In 1972 Ross founded the Houston Potters Guild and while the guild, as such, fell apart in the early 90s, The Houston Potters Guild Clay Arts Museum and Educational Organization lives on as a non-profit organization. In addition to teaching pottery it has held two events, one local the other international. The local event was the Emerging Artists Show last August for young potters. It will be held again next month.

In January the guild held the first Texas Teapot Tournament. Janis Ross says it had a life of its own.

“We thought we were going to invite potters from Texas, but the minute we got into it we realized people wanted to send their pottery from all over the United States, we said fine we’re national. And then here came inquires from out of the United States: fine we were an international group. We had the most extraordinary collection of teapots you’ve ever seen.”

The Texas Teapot Tournament returns next January.

There is also ten member co-operative made up potters, photographers, painters and jewelers who have just relocated the Houston Potters Guild Shop from Rice Village to the Heights. It opened this weekend at 2726 White Oak Drive. Dorothy Broaddus, a retired teacher and professional potter says the co-op is still is like a guild.

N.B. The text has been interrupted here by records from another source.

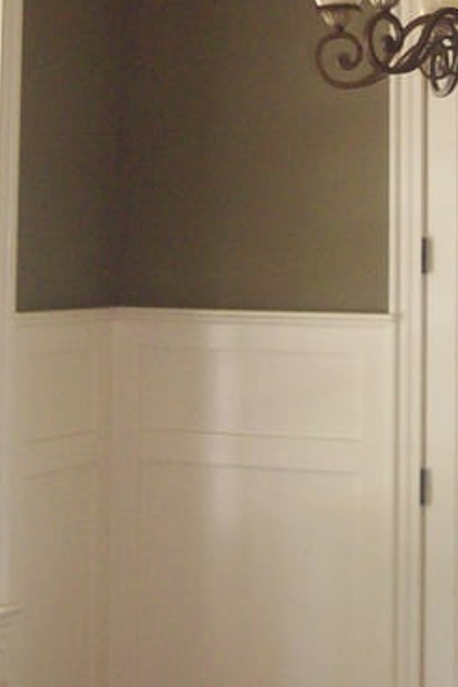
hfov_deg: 13.5
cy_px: -11
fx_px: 1929
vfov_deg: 19.6
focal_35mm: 101
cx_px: 359
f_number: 2.7
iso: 140
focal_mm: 6
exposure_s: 1/32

“You can go to them and say I have this problem or I want to do this, how do I do that. That’s one big benefit, of course the other thing is to have a place where you can exhibit your work all the time and get your work out to the greater community. I do have other venues where I sell my work but none as elite as the Houston Potters Guild.”

Clay has been a part of human endeavors for tens of thousands of years from figurines to pots to tiles on the space shuttle and one of the groups making this a golden age for pottery and, hidden in Houston, is the Houston Potters Guild Clay Arts Museum and Education Organization.